A FADA ARANHA VII/VIII

A FADA ARANHA VII — Revisado 17 jan 22

“Segundo afirma o meu bom tesoureiro,

essas aranhas são hermafroditas (*)

e conseguem a si mesmas fecundar,

igual minhocas, para a espécie continuar...

Mas sangue virgem deve obter primeiro...”

“Majestade, não pode meu sangue receber?...”

“Obviamente, sendo mãe, você é mulher...

Já sua menina, tendo apenas cinco anos,

nos satisfaz completamente os planos:

conseguiremos aranhazinhas bem bonitas!...”

(*) Animais inferiores, cada qual com ambos os sexos.

“Ah, Majestade, suplico seu perdão!...”

E dirigindo-se aos demais presentes:

“Nobres senhores, não tendes caridade?

Nem ao menos um triste pingo de bondade?”

Mas ninguém veio mostrar-lhe compaixão;

alguns até a parecer rir à socapa,

bocas cobertas por chapéu ou capa...

Belezzar os encarou, severamente:

“Não há motivo para qualquer riso indecente:

é um sortilégio que nos vem de antigas gentes!...”

E disse o rei: “Entreguem-lhe o punhal!”

“Majestade, como quer que a filha eu mate?”

“Eu poderia ordenar a outra pessoa,

mas o crime foi seu e outrem destoa:

só você pode reparar seu próprio mal!

Prefere o macho?” “Não, por quanto é santo!”

Leora exclamou, já debulhada em pranto.

O rei fingiu seus conselheiros consultar

e então falou: “Terceira chance vou-lhe dar;

não haverá outra, caso essa não acate!...”

“Então me diga qual é, meu soberano!”

“Você pode outra aranha fêmea ir procurar.

Dizem que existem algumas lá no norte,

talvez até de extraordinário porte...

Eu lhe darei um dia e mais um ano!...

Se dentro desse prazo não voltar,

a sua menina alguém irá sacrificar

e seu sangue virgem servirá de refeição

para causar a hermafrodita mutação!...

Aceita esta, ou também vai recusar?...”

A FADA ARANHA VIII – Revisado 18 jan 22

“Na sua ausência, será a menina bem tratada;

não lhe negaremos o quanto precisar;

somente será conservada no castelo,

como refém, a garantir o seu desvelo;

se não voltar, ela será sacrificada

e por sua própria culpa irá pagar,

a aranha macho seu sangue a alimentar!...”

“Eu o farei!” – exclamou Leora, com coragem.

“Pois muito bem.
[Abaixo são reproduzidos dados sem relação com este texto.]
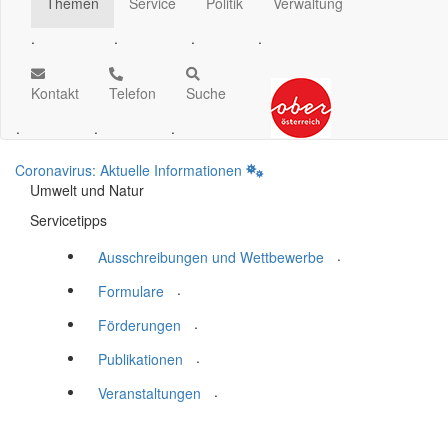
Themen
Service
Politik
Verwaltung
.
.
.
.
Kontakt
Telefon
Suche
.
.
.
Coronavirus: Aktuelle Informationen
Umwelt und Natur
Servicetipps
.
Ausschreibungen und Wettbewerbe
.
Formulare
.
Förderungen
.
Publikationen
.
Veranstaltungen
Levem-na à torre de menagem, (*)

onde o retorno de sua mãe irá aguardar!...”

(*) A torre principal e mais fortificada de um castelo.

Leora não pôde despedir-se ou dar um beijo

na filha presa em seu vítreo caixão.

“Pois muito bem,” – disse o ímpio Belezzar.

“Numa caverna costumavam-nas avistar,

porém lhe aviso que há gerações o ensejo

de contemplá-las não alcançou qualquer pastor;

anteriormente, as combatiam com ardor,

pois costumavam comer as suas ovelhas

os machos negros mais do que as vermelhas:

tem pela frente uma longa expedição!...”

“Procurarei, Majestade...” – disse Leora,

“e dentro de seu prazo eu voltarei!”

“Terá de ir sozinha, compreendeu?

Tendo uma escolta, não será mérito seu...

Mas lhe darei certos favores nesta hora:

Você receberá o Manto da Tristeza,

a Água da Angústia e, com plena certeza,

o Pão da Mágoa... E em sinal de minha bondade,

levará os Tamancos da Adversidade...

E mais um saco de moedas lhe darei!...”

“Obrigado, Majestade, sei seres um rei justo.”

“Não é justiça, porém necessidade:

precisa o reino de seu total sucesso

e assim aguardarei o seu regresso;

deu-lhe o Conselho estes dotes de alto custo:

o Manto é tecido de poderosa teia;

com os Tamancos, do que pisar não se arreceia;

um Anel de Pelo do macho irá levar; (*)

como a Água e o Pão, só o deverá utilizar

com grão critério e muita sobriedade!...”

(*) Feito de espículas e não de pelo igual ao dos mamíferos.